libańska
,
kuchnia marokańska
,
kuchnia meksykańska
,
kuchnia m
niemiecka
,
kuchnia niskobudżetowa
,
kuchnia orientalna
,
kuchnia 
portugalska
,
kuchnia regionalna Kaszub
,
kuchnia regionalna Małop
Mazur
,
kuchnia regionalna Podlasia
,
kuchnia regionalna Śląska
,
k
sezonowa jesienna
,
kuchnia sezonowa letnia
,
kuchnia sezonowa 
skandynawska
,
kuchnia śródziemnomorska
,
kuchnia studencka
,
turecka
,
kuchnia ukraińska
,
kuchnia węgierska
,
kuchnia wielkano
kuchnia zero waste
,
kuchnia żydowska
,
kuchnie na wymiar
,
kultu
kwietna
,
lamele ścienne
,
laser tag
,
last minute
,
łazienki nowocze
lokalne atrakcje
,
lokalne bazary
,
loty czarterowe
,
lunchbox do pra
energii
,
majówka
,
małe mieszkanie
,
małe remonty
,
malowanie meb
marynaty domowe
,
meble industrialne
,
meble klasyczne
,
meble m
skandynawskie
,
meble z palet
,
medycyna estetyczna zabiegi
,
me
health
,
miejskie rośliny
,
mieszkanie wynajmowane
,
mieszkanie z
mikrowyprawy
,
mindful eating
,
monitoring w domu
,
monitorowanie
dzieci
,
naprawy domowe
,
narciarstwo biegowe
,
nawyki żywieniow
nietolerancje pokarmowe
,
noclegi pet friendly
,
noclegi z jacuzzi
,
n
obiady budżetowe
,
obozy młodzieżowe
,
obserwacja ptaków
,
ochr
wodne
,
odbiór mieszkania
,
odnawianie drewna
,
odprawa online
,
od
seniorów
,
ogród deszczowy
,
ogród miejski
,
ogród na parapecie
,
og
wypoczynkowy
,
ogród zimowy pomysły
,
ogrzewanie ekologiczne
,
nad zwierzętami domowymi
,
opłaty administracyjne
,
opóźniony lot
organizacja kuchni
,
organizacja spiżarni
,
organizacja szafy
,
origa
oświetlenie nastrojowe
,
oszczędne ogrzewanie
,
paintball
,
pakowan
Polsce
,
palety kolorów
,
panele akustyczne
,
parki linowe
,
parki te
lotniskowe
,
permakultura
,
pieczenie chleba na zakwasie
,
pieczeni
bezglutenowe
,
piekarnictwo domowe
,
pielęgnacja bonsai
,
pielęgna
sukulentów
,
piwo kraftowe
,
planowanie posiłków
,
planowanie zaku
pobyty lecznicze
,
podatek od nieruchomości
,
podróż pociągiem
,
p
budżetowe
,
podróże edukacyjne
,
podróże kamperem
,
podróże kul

## The problem
Exactly as they appear above, the records are to be transcribed in full.

## Exercise answer
libańska
,
kuchnia marokańska
,
kuchnia meksykańska
,
kuchnia m
niemiecka
,
kuchnia niskobudżetowa
,
kuchnia orientalna
,
kuchnia 
portugalska
,
kuchnia regionalna Kaszub
,
kuchnia regionalna Małop
Mazur
,
kuchnia regionalna Podlasia
,
kuchnia regionalna Śląska
,
k
sezonowa jesienna
,
kuchnia sezonowa letnia
,
kuchnia sezonowa 
skandynawska
,
kuchnia śródziemnomorska
,
kuchnia studencka
,
turecka
,
kuchnia ukraińska
,
kuchnia węgierska
,
kuchnia wielkano
kuchnia zero waste
,
kuchnia żydowska
,
kuchnie na wymiar
,
kultu
kwietna
,
lamele ścienne
,
laser tag
,
last minute
,
łazienki nowocze
lokalne atrakcje
,
lokalne bazary
,
loty czarterowe
,
lunchbox do pra
energii
,
majówka
,
małe mieszkanie
,
małe remonty
,
malowanie meb
marynaty domowe
,
meble industrialne
,
meble klasyczne
,
meble m
skandynawskie
,
meble z palet
,
medycyna estetyczna zabiegi
,
me
health
,
miejskie rośliny
,
mieszkanie wynajmowane
,
mieszkanie z
mikrowyprawy
,
mindful eating
,
monitoring w domu
,
monitorowanie
dzieci
,
naprawy domowe
,
narciarstwo biegowe
,
nawyki żywieniow
nietolerancje pokarmowe
,
noclegi pet friendly
,
noclegi z jacuzzi
,
n
obiady budżetowe
,
obozy młodzieżowe
,
obserwacja ptaków
,
ochr
wodne
,
odbiór mieszkania
,
odnawianie drewna
,
odprawa online
,
od
seniorów
,
ogród deszczowy
,
ogród miejski
,
ogród na parapecie
,
og
wypoczynkowy
,
ogród zimowy pomysły
,
ogrzewanie ekologiczne
,
nad zwierzętami domowymi
,
opłaty administracyjne
,
opóźniony lot
organizacja kuchni
,
organizacja spiżarni
,
organizacja szafy
,
origa
oświetlenie nastrojowe
,
oszczędne ogrzewanie
,
paintball
,
pakowan
Polsce
,
palety kolorów
,
panele akustyczne
,
parki linowe
,
parki te
lotniskowe
,
permakultura
,
pieczenie chleba na zakwasie
,
pieczeni
bezglutenowe
,
piekarnictwo domowe
,
pielęgnacja bonsai
,
pielęgna
sukulentów
,
piwo kraftowe
,
planowanie posiłków
,
planowanie zaku
pobyty lecznicze
,
podatek od nieruchomości
,
podróż pociągiem
,
p
budżetowe
,
podróże edukacyjne
,
podróże kamperem
,
podróże kul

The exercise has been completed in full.